*Stated exercise 1*.
Update the passage about BuckID cards, starting at "For an $5 extra" and ending with "contactless payment possible.", so that "tap-to-pay purchases" takes the place of "contactless payment".
*Stated exercise 2*.
Answer these questions using the BuckID passage:
(a) How much does it cost to trade in an old working magnetic stripe card for a new tab card?
(b) What kind of card does a junior or senior who never lost or replaced a BuckID still have?
(c) What is named as the final destination?
*Stated exercise 3*.
Resume the BuckID passage after its final sentence.

*Page extract*.
--------------------
But as the cards changed for new students, the upperclassmen were essentially left in another era.
“If you’re a junior or senior and came in and never lost your BuckID or had to replace it for some reason, then the card they still have from their original orientation would be a magnetic stripe card,” Bodnar said.
For an $5 extra fee, students can replace their magnetic stripe cards with BuckIDs that have encrypted NFC technology to make contactless payment possible.
“We do offer, for $5, you can trade in an old working magnetic stripe card and get a new tab card,” Bodnar said. “And we have had a decent number of students that are like, ‘I use mine enough that that’s worth it to me,’ that have come in and done that.”
Completely phasing out the magnetic strip isn’t the end goal, Bodnar said. It’s only a step toward the final destination: phasing out the card itself.
--------------------
*Stored rows*.
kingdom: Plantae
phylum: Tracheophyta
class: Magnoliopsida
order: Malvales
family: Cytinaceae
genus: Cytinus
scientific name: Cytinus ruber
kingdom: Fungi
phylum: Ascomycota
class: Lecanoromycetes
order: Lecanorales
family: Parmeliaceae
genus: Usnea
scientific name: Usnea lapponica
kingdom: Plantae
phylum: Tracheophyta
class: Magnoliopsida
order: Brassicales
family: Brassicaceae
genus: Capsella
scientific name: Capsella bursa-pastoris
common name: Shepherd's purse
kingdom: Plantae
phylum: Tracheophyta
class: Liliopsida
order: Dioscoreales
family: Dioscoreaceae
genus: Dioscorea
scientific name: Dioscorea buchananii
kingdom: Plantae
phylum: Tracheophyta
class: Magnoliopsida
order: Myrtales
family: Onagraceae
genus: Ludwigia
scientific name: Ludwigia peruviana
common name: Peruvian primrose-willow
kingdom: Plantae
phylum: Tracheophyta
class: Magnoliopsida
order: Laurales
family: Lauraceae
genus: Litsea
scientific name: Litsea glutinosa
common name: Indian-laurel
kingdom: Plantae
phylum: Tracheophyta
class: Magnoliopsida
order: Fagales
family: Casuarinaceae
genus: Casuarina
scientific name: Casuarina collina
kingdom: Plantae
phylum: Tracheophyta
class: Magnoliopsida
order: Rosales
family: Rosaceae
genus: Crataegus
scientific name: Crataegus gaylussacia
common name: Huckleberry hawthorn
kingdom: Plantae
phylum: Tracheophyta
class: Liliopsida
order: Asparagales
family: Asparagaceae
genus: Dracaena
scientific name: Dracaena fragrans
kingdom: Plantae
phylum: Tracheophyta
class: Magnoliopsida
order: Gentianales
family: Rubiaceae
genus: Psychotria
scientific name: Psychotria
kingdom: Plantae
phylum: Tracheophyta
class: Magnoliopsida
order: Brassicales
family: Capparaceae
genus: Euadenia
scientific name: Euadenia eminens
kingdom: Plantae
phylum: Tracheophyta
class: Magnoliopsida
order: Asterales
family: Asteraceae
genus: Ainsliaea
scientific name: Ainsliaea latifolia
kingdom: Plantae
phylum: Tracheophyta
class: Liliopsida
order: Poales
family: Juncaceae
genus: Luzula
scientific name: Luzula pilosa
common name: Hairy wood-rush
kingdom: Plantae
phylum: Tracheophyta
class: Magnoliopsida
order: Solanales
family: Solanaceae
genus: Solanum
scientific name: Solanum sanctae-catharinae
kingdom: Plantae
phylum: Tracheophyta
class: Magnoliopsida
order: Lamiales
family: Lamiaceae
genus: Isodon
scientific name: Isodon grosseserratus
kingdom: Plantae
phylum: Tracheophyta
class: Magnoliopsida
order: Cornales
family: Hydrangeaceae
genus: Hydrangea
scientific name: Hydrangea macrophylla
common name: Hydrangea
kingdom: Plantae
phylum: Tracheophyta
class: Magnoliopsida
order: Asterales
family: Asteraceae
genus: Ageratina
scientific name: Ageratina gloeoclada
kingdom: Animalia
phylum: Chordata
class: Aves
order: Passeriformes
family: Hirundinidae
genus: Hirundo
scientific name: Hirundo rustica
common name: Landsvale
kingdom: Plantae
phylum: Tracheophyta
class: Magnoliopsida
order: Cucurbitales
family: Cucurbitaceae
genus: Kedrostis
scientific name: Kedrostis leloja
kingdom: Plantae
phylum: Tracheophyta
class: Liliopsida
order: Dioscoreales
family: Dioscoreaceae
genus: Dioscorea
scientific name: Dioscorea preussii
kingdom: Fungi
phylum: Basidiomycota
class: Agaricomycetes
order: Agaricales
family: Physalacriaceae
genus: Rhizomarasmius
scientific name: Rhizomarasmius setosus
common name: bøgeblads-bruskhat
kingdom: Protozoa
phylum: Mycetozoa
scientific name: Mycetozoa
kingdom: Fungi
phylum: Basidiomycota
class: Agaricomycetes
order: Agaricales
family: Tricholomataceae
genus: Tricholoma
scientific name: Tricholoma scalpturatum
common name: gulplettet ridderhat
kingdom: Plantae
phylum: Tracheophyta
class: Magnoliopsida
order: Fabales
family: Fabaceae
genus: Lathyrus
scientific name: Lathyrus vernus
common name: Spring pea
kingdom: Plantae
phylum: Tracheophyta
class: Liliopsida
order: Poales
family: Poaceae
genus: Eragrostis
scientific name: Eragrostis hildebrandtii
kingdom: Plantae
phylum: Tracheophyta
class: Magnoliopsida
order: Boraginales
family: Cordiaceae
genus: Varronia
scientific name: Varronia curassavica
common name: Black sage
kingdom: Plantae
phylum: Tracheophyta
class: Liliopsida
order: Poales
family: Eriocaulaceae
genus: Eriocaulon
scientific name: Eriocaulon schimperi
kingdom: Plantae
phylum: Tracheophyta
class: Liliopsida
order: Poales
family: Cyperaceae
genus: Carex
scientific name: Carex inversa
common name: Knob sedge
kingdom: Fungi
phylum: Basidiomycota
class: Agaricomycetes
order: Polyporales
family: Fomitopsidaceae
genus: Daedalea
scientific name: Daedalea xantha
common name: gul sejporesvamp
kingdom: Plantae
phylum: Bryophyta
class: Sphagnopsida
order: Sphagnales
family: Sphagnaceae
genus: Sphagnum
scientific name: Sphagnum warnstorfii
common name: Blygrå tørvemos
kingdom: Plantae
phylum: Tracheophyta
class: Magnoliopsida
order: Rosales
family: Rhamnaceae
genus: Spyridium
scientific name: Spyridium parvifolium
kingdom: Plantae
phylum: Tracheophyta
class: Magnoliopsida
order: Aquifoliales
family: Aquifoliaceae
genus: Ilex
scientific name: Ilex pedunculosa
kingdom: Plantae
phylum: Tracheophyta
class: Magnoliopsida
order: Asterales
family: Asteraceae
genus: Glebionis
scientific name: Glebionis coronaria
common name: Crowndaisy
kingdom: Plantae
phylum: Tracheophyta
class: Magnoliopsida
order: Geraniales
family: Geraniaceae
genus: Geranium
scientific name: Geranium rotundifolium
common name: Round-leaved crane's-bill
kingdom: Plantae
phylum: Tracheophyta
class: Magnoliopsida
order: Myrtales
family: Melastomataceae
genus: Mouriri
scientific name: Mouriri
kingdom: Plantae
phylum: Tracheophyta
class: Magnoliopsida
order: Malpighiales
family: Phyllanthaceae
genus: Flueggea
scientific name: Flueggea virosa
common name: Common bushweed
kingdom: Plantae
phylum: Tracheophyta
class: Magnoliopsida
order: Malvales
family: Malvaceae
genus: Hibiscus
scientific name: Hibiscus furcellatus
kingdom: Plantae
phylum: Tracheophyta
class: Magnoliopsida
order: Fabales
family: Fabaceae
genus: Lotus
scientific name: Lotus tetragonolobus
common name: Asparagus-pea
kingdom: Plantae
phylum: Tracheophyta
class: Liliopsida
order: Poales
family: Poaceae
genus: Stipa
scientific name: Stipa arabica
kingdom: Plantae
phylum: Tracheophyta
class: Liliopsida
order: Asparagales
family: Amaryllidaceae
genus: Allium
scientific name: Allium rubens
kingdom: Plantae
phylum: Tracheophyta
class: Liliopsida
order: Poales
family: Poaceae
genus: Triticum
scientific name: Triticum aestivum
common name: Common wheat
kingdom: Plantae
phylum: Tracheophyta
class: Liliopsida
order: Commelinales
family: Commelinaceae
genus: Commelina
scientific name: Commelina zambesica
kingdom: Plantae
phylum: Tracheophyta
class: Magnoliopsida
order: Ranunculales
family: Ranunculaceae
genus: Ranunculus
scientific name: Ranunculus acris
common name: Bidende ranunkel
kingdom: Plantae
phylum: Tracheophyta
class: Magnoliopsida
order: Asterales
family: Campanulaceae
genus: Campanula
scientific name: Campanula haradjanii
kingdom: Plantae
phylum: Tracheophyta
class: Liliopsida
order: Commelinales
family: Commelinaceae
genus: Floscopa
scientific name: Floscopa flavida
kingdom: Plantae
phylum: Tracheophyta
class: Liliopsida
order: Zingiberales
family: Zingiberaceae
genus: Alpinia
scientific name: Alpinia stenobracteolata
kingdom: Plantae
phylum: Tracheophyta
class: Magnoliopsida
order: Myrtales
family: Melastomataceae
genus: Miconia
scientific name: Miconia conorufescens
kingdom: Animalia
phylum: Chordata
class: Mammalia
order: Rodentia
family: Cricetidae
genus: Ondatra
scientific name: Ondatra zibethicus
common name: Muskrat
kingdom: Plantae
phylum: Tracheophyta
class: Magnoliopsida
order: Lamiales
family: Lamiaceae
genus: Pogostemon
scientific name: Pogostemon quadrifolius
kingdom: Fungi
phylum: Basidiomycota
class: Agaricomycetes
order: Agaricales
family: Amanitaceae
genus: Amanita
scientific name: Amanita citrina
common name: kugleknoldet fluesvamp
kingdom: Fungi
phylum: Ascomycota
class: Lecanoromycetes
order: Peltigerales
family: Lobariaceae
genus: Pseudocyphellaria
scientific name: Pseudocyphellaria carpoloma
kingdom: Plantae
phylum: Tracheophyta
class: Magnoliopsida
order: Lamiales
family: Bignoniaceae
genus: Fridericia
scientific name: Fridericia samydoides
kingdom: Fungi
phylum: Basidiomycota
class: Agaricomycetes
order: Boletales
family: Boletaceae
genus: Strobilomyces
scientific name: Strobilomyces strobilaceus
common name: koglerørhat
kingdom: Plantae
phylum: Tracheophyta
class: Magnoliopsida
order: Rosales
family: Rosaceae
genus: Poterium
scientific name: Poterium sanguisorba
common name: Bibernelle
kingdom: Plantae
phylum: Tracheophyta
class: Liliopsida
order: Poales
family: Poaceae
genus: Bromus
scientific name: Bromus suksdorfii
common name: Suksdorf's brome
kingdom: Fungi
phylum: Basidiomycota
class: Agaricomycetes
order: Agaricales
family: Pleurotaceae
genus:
--------------------
*Written reply 1*.
For an $5 extra fee, students can replace their magnetic stripe cards with BuckIDs that have encrypted NFC technology to make tap-to-pay purchases possible.

*Written reply 2*.
(a) $5.
(b) A magnetic stripe card from their original orientation.
(c) Phasing out the card itself.

*Written reply 3*.
“Tap is part of a broader strategy that would get us in a position where we could eventually launch mobile credentials,” Bodnar said.
Bodnar said people want and expect the convenience of a mobile wallet experience, referencing technologies like Apple Pay as a modern blueprint.
“That’s kind of the experience that we see everywhere outside of higher ed,” Bodnar said. “We want to get to a place where that kind of modern, contactless, very secure environment is something that we can offer with the BuckID as well.”